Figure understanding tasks
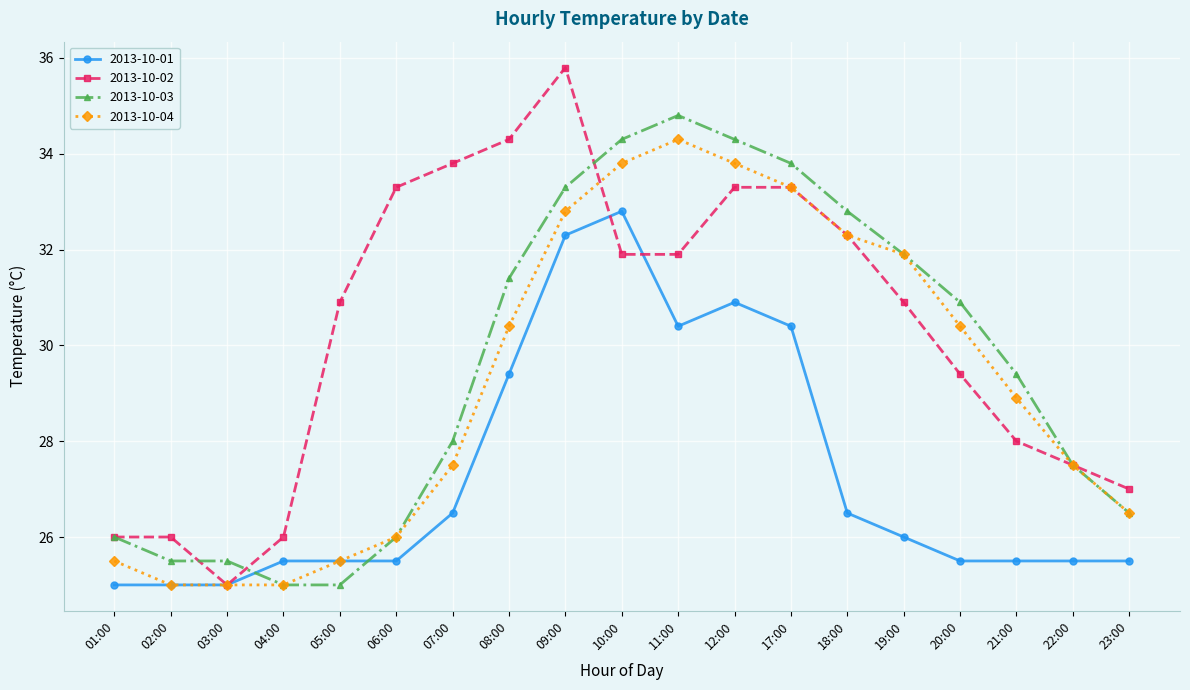

True or false: 2013-10-02 and 2013-10-01 intersect in this chart.

True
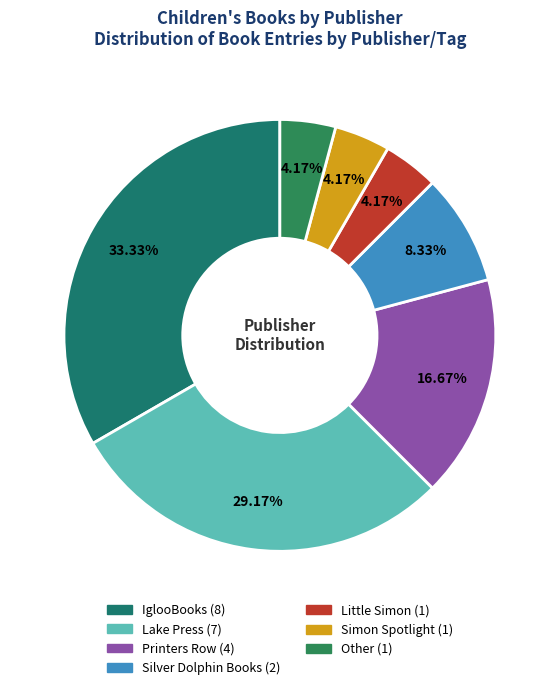

Is it true that Lake Press is 23% of the pie?

False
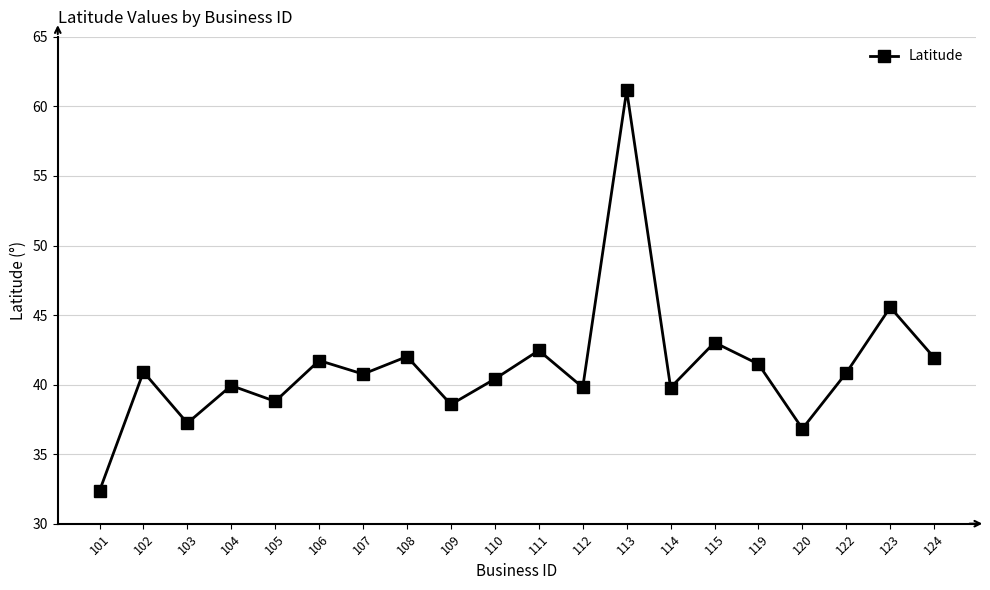

Count the number of data series in this chart.

1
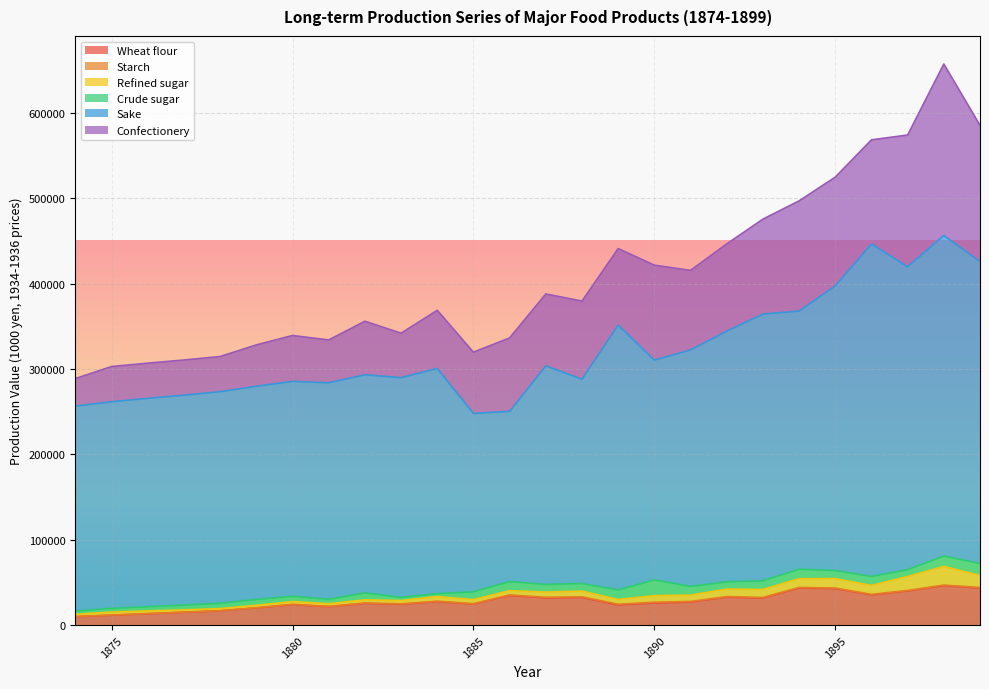

True or false: Refined sugar and Starch cross at least once.

False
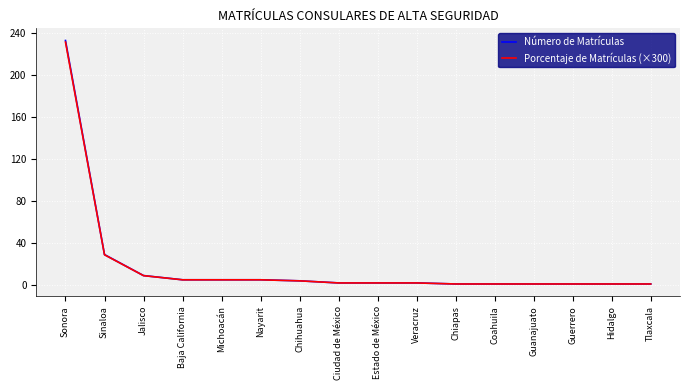

Where is Porcentaje de Matrículas (×300) nearest to the value 116?

Sinaloa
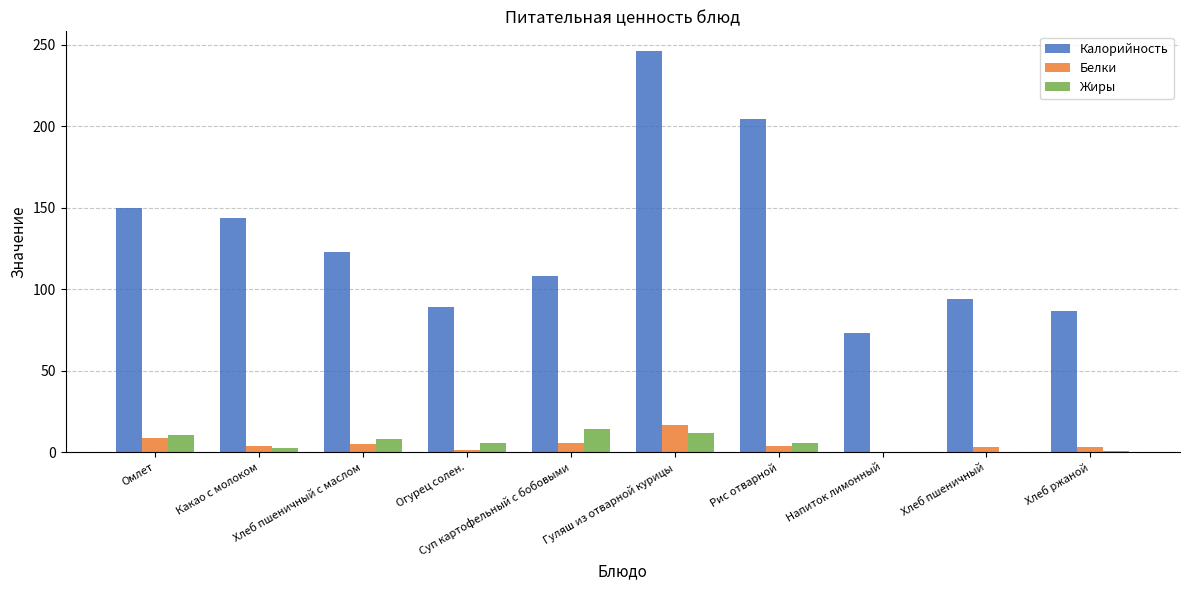

Are the bars grouped side by side (vs. stacked)?

Yes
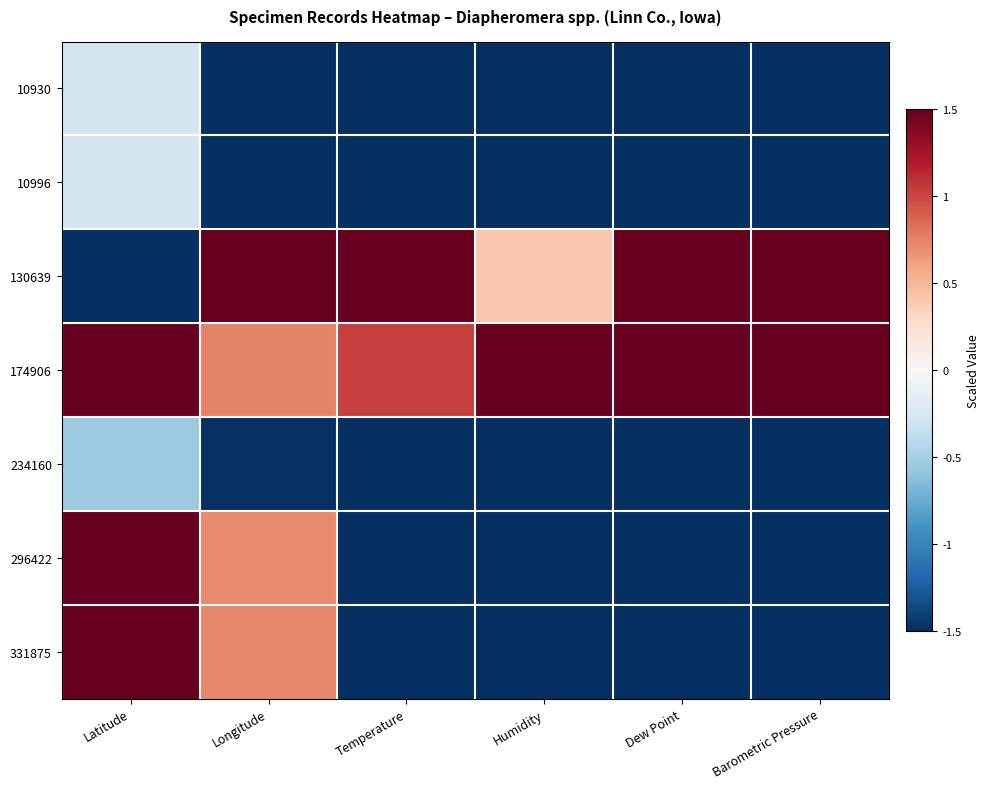

Which series has the largest range (max minus min)?

130639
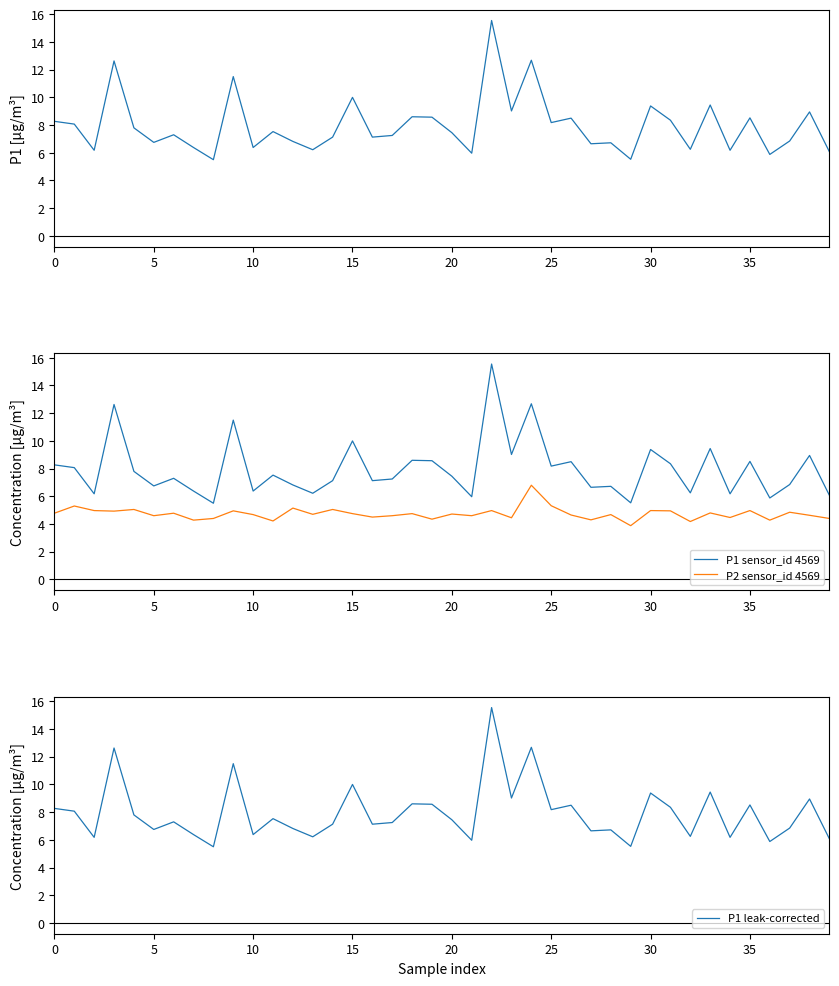

True or false: P2 sensor_id 4569 and P1 sensor_id 4569 intersect in this chart.

False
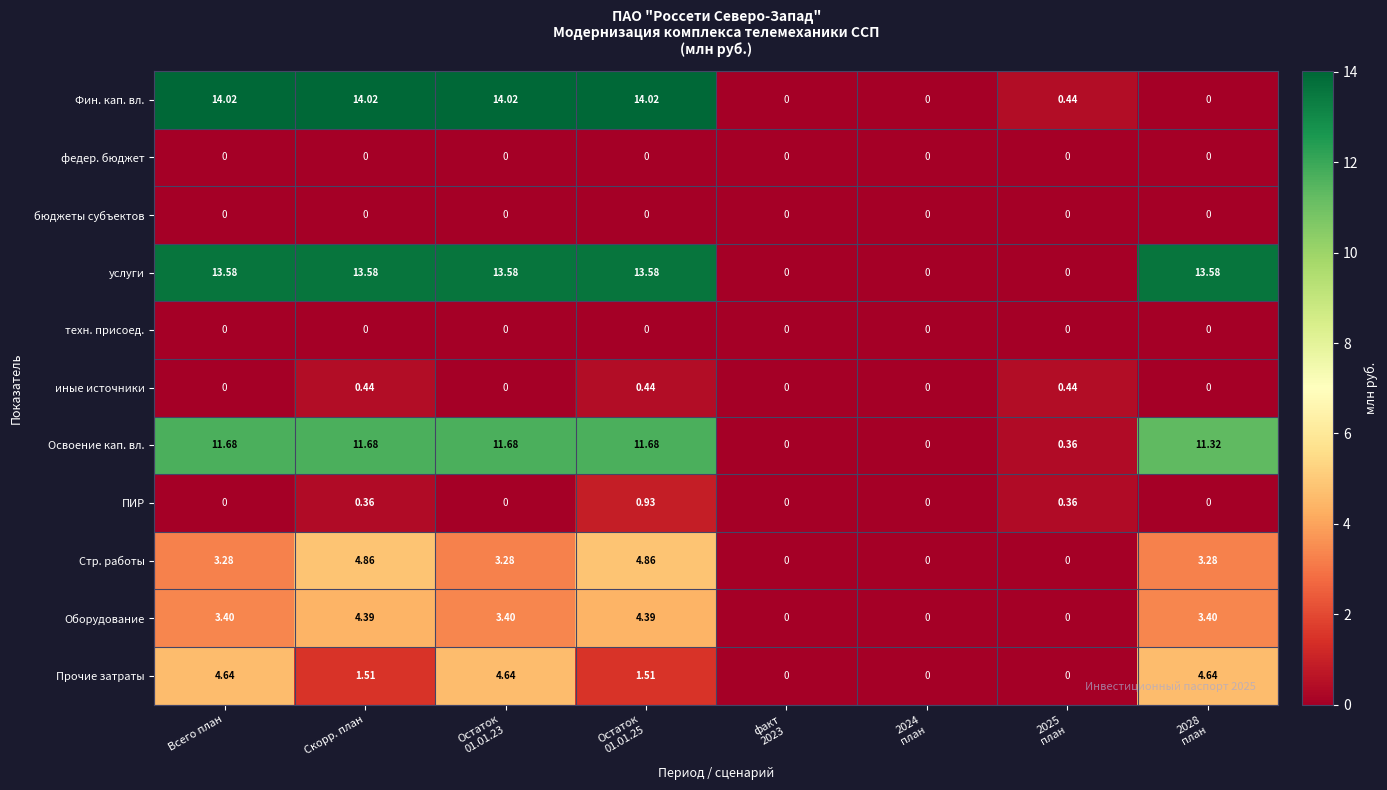

Which series has the largest range (max minus min)?

Фин. кап. вл.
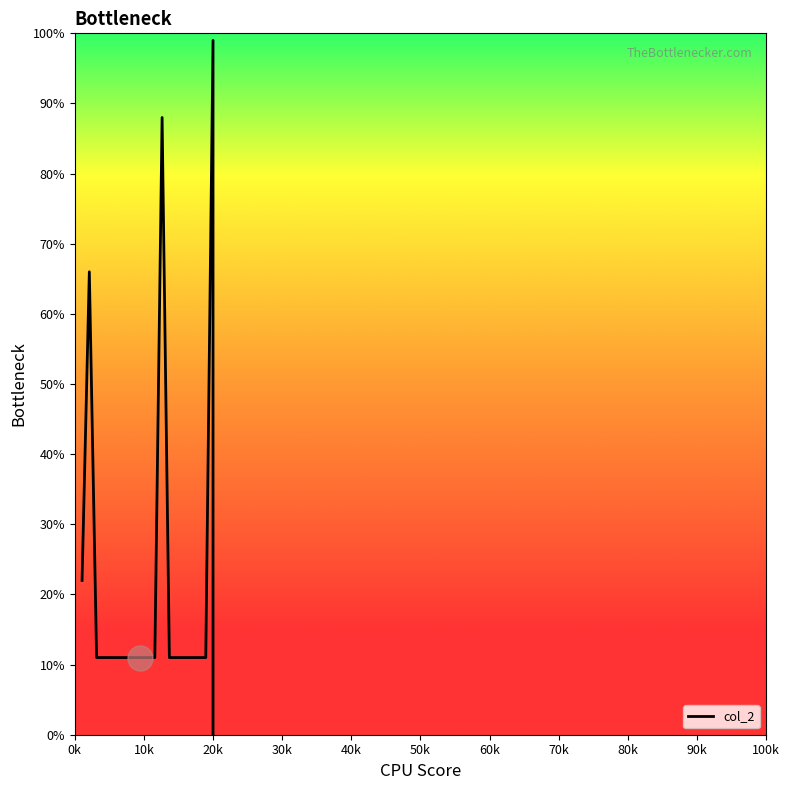

Does the chart have visible grid lines?

No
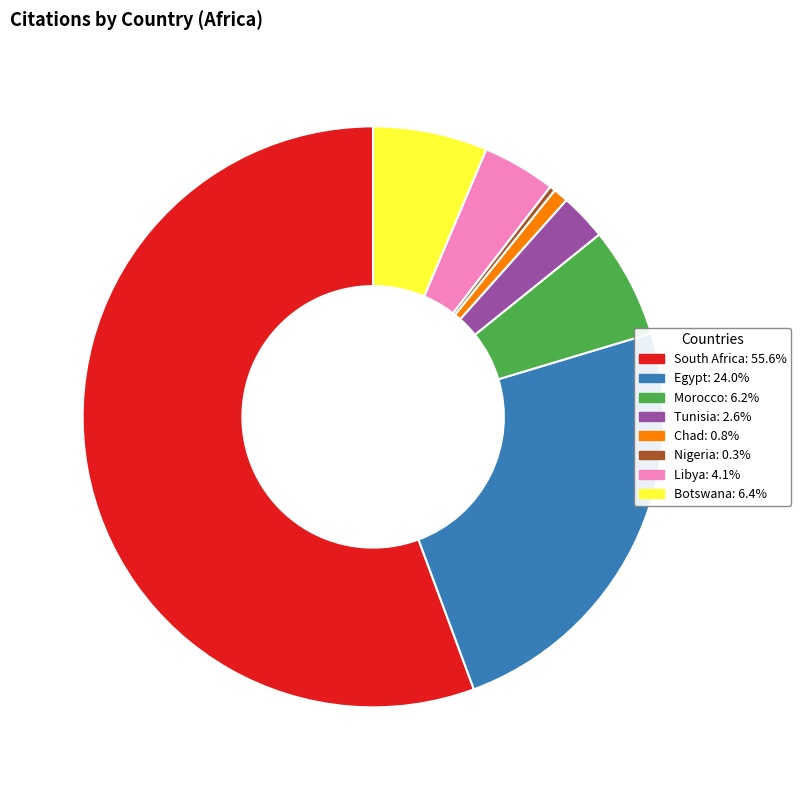

Which category has the smallest portion of the pie?

Nigeria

_Directive_. Identify each line in the listing above that contains the string "intersect" and copy those lines in full.

_Reply_.
True or false: 2013-10-02 and 2013-10-01 intersect in this chart.
True or false: P2 sensor_id 4569 and P1 sensor_id 4569 intersect in this chart.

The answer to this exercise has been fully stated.